►
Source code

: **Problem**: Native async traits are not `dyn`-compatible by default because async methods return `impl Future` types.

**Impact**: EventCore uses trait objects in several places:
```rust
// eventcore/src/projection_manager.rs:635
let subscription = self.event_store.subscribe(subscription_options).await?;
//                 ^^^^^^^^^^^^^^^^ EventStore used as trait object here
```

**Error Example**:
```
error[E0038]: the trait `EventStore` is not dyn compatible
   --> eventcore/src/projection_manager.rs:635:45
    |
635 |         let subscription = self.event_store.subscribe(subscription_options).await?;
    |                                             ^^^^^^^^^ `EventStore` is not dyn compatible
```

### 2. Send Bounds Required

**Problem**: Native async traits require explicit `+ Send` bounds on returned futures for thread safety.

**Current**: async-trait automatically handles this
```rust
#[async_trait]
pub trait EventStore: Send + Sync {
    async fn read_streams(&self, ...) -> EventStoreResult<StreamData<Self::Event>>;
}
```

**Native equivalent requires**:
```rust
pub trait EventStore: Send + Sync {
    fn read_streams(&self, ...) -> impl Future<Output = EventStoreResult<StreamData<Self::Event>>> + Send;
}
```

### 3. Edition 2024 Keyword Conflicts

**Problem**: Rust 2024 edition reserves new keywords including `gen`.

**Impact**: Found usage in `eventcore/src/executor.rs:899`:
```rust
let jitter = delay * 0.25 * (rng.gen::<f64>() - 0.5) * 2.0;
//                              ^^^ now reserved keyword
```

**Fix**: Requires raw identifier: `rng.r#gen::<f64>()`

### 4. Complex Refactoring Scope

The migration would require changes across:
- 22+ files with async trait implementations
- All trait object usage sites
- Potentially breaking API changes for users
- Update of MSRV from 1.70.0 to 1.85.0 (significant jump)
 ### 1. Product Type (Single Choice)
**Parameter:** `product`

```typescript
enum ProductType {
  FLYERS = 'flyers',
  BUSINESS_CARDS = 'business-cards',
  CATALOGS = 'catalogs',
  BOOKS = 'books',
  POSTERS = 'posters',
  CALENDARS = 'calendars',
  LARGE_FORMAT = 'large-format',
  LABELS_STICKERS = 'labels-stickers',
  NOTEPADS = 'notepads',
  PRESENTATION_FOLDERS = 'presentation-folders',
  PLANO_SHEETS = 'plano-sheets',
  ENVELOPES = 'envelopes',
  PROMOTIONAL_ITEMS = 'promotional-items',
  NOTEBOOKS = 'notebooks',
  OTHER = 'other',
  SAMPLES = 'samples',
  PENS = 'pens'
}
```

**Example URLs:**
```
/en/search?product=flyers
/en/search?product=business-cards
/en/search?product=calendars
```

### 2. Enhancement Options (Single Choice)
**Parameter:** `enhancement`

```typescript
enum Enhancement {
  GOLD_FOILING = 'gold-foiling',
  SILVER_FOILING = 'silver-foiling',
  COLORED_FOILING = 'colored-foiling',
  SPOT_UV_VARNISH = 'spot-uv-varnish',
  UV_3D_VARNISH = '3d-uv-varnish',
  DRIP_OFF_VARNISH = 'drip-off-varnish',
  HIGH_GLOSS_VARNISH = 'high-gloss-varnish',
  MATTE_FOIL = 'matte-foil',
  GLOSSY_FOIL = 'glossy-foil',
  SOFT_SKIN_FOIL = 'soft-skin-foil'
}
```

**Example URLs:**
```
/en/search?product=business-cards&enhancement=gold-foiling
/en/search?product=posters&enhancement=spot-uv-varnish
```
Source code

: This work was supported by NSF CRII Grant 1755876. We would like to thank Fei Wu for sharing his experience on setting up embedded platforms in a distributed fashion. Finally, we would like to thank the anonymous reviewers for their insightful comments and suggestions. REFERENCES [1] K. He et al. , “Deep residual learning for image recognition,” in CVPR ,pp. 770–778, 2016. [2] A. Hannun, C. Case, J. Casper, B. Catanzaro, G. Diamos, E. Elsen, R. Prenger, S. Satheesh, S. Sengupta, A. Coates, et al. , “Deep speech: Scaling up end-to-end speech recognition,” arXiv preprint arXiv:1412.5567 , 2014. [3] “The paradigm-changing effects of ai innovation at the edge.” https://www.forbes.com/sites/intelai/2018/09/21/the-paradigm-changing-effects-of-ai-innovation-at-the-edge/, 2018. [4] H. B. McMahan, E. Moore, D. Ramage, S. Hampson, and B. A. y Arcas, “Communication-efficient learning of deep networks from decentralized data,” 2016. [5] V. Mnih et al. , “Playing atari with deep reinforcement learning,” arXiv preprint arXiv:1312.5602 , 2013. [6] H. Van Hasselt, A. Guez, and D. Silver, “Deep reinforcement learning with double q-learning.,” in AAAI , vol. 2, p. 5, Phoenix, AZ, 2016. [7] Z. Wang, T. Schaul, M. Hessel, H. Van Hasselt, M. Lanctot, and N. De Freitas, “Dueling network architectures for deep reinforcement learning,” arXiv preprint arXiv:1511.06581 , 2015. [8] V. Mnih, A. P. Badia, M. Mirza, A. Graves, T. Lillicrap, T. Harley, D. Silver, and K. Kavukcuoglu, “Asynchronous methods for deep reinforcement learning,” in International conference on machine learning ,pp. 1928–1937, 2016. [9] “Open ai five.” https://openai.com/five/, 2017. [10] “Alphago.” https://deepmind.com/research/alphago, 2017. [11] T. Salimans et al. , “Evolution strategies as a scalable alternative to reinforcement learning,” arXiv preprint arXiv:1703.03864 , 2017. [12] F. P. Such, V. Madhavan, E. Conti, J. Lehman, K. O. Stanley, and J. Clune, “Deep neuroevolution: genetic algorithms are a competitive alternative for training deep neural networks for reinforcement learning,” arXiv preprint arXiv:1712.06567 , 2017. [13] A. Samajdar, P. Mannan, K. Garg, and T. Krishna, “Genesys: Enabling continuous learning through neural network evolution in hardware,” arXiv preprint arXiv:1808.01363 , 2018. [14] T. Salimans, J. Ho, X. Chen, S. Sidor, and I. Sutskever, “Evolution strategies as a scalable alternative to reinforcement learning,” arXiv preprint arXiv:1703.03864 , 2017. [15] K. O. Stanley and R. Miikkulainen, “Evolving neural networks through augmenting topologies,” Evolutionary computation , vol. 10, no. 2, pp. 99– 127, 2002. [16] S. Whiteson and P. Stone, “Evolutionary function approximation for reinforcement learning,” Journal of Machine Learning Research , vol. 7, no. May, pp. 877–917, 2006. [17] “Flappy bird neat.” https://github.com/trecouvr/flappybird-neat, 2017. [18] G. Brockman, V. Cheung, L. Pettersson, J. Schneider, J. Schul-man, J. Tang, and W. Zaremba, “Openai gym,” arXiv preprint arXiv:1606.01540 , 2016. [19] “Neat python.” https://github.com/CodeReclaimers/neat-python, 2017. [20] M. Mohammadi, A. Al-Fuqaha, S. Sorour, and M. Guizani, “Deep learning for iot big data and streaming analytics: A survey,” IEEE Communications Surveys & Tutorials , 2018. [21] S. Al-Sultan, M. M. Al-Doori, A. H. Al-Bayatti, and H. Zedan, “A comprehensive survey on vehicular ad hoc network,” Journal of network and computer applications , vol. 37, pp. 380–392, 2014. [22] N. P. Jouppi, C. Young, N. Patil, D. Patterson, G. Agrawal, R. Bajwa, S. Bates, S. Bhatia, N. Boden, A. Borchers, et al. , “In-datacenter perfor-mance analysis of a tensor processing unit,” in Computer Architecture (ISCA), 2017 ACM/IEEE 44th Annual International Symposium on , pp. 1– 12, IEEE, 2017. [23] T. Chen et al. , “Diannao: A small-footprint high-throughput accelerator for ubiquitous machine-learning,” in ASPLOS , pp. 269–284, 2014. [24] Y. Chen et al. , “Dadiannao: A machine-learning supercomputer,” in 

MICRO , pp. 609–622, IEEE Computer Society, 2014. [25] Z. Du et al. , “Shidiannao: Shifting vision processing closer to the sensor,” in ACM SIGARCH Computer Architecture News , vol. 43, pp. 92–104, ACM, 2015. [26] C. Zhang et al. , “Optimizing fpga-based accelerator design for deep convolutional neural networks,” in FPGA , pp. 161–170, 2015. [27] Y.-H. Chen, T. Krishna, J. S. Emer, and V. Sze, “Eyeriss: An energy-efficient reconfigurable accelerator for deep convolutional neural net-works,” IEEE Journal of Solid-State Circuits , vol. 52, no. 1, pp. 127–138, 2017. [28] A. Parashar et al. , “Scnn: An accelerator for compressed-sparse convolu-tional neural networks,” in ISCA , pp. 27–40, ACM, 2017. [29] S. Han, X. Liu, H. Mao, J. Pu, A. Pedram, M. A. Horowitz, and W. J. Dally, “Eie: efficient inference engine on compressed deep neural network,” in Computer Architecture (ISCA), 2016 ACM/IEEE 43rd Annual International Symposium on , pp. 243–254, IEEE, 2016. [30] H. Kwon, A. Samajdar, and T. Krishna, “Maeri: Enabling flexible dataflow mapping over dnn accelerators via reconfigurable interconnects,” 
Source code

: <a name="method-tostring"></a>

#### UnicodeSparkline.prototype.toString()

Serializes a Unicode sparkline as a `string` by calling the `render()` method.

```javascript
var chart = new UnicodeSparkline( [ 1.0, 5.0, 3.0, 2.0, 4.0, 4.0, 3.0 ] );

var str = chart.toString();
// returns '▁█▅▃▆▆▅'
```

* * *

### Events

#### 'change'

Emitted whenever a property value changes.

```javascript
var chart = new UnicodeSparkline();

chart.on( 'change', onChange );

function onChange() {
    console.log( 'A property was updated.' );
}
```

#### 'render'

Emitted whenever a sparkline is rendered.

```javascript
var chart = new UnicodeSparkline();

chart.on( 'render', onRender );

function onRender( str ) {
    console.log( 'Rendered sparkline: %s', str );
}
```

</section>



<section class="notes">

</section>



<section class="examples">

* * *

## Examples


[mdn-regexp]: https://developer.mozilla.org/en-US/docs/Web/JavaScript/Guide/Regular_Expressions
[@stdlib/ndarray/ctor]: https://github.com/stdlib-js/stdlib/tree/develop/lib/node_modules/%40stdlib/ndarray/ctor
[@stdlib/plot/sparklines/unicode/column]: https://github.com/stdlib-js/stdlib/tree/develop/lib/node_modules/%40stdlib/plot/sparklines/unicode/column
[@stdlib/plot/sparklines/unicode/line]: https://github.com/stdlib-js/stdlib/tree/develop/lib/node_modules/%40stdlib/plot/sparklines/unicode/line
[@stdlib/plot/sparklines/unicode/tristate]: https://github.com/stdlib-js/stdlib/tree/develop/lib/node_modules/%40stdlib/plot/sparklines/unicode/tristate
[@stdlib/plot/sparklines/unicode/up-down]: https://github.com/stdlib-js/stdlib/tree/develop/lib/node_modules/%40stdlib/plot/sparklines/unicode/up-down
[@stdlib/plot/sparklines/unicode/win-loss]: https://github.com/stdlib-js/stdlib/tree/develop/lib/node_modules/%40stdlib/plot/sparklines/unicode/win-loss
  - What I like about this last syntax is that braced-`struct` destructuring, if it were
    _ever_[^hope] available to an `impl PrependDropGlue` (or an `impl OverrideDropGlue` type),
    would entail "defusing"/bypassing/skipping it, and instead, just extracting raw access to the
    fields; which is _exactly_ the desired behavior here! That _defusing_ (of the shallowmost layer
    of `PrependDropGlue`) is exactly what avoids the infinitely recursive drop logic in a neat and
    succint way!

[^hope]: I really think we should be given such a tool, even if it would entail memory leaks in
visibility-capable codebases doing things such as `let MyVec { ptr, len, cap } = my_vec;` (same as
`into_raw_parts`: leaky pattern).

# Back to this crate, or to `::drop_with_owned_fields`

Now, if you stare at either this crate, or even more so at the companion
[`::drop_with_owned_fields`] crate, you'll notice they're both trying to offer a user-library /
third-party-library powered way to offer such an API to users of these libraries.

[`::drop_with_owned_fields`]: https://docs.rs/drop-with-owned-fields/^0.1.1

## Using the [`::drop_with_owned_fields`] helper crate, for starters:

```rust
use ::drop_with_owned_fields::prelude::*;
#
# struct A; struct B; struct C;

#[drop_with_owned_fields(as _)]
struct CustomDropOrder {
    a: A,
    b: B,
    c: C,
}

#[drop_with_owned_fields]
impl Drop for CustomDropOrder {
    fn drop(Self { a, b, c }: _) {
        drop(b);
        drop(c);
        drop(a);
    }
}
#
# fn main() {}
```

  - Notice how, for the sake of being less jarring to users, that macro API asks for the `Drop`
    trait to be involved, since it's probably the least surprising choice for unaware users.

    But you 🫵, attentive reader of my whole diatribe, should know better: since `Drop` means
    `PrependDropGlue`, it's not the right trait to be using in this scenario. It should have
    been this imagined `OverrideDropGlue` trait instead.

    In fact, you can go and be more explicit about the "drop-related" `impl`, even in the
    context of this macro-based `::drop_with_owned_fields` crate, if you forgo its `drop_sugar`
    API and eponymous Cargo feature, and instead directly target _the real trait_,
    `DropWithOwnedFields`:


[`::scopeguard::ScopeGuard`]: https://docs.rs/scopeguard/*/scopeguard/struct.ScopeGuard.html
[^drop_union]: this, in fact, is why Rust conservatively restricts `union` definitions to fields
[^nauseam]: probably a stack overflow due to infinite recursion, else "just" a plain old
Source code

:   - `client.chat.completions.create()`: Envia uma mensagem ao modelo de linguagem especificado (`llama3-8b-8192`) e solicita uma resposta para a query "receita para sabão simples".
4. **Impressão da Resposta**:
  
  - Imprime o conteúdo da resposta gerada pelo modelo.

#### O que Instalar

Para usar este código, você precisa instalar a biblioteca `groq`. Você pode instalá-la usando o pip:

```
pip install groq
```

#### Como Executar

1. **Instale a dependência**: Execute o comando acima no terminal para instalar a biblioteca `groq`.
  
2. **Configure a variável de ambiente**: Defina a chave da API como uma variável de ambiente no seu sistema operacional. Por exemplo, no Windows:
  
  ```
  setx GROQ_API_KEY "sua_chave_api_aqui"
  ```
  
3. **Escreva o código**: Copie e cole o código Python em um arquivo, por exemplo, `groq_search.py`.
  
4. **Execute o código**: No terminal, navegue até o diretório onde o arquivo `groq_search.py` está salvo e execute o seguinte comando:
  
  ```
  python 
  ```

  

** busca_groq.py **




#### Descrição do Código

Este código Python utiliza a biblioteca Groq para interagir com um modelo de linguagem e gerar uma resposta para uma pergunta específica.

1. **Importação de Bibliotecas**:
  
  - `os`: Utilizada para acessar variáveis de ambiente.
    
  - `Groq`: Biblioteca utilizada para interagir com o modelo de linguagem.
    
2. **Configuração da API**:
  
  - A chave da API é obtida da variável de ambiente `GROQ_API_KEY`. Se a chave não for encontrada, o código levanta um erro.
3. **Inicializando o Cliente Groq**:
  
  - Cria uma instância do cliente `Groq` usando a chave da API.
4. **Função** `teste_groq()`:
◄
### Aim of the task
The answer must be every line of the records above that holds the word "EventStoreResult".

### Final answer
    async fn read_streams(&self, ...) -> EventStoreResult<StreamData<Self::Event>>;
    fn read_streams(&self, ...) -> impl Future<Output = EventStoreResult<StreamData<Self::Event>>> + Send;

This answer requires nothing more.